→ Consegna:
Per favore, stabilisci se ciascuna affermazione concorda con il brano su Ziggy, rispondendo sì o no e riportando tra virgolette le parole del brano che lo decidono. (a) L'Eritrea dichiarò l'indipendenza nel 1991. (b) Ziggy si laureò in ingegneria. (c) Nel libro compare il nome del presidente eritreo.

→ Brano di lettura:
··········
Prima per anni è stato ostaggio di una guerra dimenticata del suo paese, l’Eritrea, contro l’oppressore etiope, il tristemente famoso colonnello Hailé Mariàm Menghistu, supportato dall’Unione Sovietica; in seguito, con il crollo di questa, venne meno il suo aiuto militare e finalmente l’Eritrea poté dichiarare nel 1991 l’indipendenza. Sembrava l’inizio di un’era felice, invece la dittatura del presidente Isaias Afelwerki portò presto il paese di nuovo in guerra, ancora con l’Etiopia, ma questa volta la disputa era sui confini.
Ziggy, dopo essersi laureato in matematica, come tutti i suoi coetanei viene destinato a uno dei campi militari che si trovano in Eritrea. Non ha scelta, per la dittatura infatti è un incarico obbligatorio e a tempo indeterminato, chi lo rifiuta finisce in prigione come disertore. Ziggy però non ci sta. Non vuole rinunciare al suo futuro e sceglie la strada più incerta e pericolosa: la fuga verso l’Europa. Che intraprende infatti dopo un atroce periodo di detenzione che segue a una lunga e paurosa clandestinità nella propria patria.
Il viaggio, attraverso il Sudan e la Libia, fino a Lampedusa, come ormai sappiamo dalle cronache, si confermò anche per Ziggy quell’odissea moderna di atrocità e di sofferenze in cui migliaia e migliaia di Ulisse hanno tante probabilità di non farcela e di certo non si coprono mai di gloria. Nessun Omero ha ancora cantato le loro gesta oscure e dimenticate, nel disinteresse europeo che si commuove solo quando vede il corpo esamine di un bimbo su una spiaggia. Nei propri meschini timori, nessuno di noi accetta realmente, come scrive Vincenzo Consolo, che “sono sempre i fuggiaschi a creare nazioni e culture”.
Ovviamente Ziggy non poteva, e di certo non lo ha fatto almeno fino all’uscita del libro ormai sette anni fa, ritornare in patria a riabbracciare i pochi amici sopravvissuti e i tanto amati genitori. La paura colpisce lontano, la paura anche di ritorsione su coloro che sono rimasti: il nome del presidente nel testo non è mai neppure citato.
··········
→ Materiale presentato:

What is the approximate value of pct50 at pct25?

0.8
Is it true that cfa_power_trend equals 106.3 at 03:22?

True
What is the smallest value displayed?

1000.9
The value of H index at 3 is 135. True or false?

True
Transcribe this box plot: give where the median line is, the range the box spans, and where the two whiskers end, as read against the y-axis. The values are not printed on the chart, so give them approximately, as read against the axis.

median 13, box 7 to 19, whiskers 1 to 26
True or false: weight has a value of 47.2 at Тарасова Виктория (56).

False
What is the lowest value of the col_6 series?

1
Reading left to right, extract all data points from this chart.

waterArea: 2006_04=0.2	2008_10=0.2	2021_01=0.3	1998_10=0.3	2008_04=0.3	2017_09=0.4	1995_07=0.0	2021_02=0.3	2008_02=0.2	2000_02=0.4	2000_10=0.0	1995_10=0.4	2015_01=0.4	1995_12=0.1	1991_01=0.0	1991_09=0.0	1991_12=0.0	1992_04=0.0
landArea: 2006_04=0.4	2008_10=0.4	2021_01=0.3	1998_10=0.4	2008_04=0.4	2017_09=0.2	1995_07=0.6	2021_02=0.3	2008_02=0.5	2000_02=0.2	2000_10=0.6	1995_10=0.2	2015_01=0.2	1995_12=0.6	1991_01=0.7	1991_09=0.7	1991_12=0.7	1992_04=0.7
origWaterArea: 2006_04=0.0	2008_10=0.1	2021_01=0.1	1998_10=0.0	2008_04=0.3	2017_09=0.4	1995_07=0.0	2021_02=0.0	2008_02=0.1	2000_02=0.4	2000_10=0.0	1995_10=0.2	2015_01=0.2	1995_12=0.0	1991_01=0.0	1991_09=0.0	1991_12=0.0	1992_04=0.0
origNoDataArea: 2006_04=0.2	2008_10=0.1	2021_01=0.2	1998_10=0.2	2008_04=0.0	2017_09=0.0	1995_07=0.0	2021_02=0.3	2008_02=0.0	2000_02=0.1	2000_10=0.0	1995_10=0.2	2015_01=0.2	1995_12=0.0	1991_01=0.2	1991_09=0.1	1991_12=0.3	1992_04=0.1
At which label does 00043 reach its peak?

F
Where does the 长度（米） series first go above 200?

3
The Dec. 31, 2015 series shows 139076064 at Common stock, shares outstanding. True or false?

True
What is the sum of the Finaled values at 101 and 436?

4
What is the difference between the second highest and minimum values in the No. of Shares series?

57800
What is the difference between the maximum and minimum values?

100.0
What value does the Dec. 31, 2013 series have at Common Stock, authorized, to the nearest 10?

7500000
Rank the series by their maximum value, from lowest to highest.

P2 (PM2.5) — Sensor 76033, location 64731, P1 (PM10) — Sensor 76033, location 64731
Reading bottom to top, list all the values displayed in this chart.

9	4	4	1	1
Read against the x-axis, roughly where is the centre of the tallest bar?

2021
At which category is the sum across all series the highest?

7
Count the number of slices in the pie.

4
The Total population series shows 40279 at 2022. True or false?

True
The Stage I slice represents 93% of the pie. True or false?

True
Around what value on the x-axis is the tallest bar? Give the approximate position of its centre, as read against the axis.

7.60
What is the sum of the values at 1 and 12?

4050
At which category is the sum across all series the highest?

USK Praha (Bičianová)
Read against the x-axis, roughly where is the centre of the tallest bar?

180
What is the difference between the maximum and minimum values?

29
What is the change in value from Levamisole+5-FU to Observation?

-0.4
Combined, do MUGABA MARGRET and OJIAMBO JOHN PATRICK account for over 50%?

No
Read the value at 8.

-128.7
··········
→ Risposta:
(a) Sì: "l’Eritrea poté dichiarare nel 1991 l’indipendenza".
(b) No: "dopo essersi laureato in matematica".
(c) No: "il nome del presidente nel testo non è mai neppure citato".